Judge of the Appellate Division
- In office 1988–1995

Administrator-General of South West Africa
- In office 1977–1978
- Preceded by: Barend Johannes van der Walt (Administrator)
- Succeeded by: Gerrit Viljoen

Judge of the Orange Free State Provincial Division of the Supreme Court of South Africa
- In office 1974–1988

Personal details
- Born: Marthinus Theunis Steyn 5 November 1920 Bloemfontein, Orange Free State, Union of South Africa
- Died: 4 April 1998 (aged 77) Bloemfontein, South Africa
- Relations: MT Steyn (Grandfather)
- Parent: Colin Fraser Steyn (father);
- Alma mater: University of Cape Town
- Profession: Advocate

= Theunie Steyn =

South African judge

Marthinus Theunis "Theunie" Steyn SC (5 November 1920 – 14 April 1998) was a South African judge of the Appellate Division and Administrator-General of South West Africa.

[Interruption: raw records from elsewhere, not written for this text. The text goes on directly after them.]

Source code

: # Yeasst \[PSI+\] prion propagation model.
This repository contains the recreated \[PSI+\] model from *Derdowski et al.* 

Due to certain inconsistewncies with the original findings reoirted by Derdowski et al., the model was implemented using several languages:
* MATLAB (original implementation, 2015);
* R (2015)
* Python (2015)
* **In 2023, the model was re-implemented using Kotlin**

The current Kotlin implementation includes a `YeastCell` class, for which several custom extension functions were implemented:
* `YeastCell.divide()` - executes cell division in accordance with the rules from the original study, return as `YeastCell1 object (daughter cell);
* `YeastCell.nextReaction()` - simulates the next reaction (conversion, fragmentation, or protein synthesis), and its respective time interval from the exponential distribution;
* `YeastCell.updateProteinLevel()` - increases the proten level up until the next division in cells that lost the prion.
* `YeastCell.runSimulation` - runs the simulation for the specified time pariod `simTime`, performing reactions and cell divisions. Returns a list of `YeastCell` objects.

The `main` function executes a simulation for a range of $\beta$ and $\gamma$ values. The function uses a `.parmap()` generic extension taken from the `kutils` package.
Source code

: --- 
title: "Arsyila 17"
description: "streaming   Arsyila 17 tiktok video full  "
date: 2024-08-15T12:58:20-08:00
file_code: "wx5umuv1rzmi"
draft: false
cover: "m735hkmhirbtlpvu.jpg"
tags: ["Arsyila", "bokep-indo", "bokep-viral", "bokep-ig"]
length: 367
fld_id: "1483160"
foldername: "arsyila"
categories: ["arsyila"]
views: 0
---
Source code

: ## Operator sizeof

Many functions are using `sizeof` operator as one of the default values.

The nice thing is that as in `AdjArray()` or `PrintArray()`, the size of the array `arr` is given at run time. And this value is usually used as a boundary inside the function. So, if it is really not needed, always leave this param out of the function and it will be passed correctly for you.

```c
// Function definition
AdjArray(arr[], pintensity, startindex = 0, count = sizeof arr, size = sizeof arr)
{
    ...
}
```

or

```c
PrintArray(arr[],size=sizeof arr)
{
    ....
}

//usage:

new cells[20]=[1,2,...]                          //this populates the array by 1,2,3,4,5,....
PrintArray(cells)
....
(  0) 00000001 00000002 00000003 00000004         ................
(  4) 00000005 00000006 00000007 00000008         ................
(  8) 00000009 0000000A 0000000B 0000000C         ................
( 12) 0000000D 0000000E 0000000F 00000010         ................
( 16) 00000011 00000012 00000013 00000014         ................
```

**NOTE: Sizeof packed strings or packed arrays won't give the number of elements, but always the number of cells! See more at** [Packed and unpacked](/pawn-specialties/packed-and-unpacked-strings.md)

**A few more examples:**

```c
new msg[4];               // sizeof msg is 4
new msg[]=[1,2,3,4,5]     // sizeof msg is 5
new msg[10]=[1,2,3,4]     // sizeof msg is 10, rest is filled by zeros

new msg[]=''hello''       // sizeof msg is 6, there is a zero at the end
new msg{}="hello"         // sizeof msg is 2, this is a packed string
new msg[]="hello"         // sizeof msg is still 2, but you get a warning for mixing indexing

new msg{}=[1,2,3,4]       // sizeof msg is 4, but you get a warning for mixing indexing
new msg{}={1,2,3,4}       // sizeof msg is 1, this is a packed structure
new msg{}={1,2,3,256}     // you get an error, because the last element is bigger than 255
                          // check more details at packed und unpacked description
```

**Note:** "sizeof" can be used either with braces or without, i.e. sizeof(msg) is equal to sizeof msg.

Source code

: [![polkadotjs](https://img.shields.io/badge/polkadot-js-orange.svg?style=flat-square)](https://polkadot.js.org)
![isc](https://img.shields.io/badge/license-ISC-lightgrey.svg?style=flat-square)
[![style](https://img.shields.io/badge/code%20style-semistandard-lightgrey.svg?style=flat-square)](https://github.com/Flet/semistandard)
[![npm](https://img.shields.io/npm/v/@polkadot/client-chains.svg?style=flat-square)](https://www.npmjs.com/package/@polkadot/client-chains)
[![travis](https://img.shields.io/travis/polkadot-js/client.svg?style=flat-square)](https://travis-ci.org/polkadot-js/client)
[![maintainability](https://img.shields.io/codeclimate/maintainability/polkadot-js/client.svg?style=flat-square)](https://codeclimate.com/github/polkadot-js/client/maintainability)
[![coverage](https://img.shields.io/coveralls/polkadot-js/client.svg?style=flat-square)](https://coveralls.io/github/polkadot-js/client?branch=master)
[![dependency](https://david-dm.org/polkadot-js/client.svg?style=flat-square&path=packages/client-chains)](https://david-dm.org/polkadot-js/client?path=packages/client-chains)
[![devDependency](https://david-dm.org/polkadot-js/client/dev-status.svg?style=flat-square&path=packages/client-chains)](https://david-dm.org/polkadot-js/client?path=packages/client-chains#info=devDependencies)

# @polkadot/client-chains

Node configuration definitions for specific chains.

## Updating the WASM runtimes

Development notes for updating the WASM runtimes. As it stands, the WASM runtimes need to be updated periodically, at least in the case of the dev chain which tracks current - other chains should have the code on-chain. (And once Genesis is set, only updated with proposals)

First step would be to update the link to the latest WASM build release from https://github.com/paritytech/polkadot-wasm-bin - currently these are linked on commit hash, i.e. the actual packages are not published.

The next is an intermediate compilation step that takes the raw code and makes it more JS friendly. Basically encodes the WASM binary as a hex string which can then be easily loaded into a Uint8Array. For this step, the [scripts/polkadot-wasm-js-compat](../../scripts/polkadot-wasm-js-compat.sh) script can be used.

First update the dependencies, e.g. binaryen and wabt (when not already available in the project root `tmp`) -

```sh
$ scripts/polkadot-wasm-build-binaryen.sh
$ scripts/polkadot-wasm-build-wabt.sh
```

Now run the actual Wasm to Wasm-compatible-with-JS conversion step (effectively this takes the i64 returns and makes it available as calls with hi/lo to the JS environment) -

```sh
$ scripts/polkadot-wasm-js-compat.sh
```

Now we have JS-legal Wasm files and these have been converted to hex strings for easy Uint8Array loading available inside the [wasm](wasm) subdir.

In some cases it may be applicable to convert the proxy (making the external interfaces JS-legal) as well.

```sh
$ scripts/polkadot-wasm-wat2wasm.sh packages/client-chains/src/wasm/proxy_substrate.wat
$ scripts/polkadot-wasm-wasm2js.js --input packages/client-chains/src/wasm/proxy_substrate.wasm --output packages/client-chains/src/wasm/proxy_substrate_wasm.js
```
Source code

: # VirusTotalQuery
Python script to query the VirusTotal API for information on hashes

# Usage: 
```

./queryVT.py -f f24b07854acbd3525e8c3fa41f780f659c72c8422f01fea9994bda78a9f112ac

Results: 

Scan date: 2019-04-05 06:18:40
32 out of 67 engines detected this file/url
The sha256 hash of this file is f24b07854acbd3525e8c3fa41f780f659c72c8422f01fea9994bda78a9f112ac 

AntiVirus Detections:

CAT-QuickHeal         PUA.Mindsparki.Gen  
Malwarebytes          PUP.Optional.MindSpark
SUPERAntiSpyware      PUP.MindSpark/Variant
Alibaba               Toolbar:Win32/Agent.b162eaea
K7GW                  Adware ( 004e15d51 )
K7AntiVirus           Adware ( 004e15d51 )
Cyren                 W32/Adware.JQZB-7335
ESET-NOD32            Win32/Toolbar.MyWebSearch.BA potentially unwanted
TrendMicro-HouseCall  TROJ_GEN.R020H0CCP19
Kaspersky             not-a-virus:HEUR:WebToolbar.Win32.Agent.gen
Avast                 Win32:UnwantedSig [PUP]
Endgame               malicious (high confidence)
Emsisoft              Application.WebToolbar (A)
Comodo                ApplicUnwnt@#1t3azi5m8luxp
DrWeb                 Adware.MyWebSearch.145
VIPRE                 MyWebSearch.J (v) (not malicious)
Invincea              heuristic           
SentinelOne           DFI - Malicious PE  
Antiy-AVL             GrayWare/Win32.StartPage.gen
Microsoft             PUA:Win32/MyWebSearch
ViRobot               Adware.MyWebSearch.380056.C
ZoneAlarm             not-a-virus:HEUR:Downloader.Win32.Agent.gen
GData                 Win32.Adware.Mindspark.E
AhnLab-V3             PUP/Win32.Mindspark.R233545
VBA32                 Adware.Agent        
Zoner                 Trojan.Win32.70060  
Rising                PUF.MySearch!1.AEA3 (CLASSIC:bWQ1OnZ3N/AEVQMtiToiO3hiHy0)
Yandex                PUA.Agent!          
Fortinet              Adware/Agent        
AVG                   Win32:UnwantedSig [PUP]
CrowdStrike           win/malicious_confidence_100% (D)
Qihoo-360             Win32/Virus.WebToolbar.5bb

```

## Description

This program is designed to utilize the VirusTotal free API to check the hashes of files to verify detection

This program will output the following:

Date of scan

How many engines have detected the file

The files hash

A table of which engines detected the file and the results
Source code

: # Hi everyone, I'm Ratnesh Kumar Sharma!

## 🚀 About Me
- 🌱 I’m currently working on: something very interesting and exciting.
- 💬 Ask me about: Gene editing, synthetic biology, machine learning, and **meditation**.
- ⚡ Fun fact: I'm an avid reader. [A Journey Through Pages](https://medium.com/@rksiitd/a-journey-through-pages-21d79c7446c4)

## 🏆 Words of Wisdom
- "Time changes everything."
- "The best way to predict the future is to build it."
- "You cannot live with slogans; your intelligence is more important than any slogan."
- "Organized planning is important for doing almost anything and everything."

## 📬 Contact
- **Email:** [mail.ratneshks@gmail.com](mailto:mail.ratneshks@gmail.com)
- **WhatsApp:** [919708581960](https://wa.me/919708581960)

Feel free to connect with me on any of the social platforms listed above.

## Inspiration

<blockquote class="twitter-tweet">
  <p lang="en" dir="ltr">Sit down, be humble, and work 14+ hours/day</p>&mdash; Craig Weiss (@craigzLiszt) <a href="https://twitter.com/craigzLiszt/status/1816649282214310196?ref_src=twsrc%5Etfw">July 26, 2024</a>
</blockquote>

==Early life and education==
Steyn was born on the farm "Onze Rust", which belonged to his grandfather, President MT Steyn, the last president of the Orange Free State, and then to his father, Colin Fraser Steyn, a former Minister of Justice of the Union of South Africa. In 1937, he matriculated at Grey College in Bloemfontein and then went to the University of Cape Town, where he obtained his BA degree in 1940 and his LLB in 1944. During 1944 to 1945, Steyn was a first lieutenant in the infantry of the 6th Armoured Division and fought in Italy during World War II.

==Career==
On 5 February 1948, Steyn was admitted as an advocate of the High Court of South Africa and immediately began practising as an advocate at the Free State Bar. He became senior counsel in May 1965 and acted as judge of the division several times from 1968. He was permanently appointed judge of the Free State Provincial Division on 1 June 1974.

From September 1977 to August 1978, Steyn served as first Administrator-General of the then South West Africa. It is widely acknowledged that he did good work in preparing for the independence of SWA. In 1987 he was appointed acting appeal judge and on 14 January 1988 as permanent judge of appeal. He continued to serve as an appeal judge until he reached the age of 75.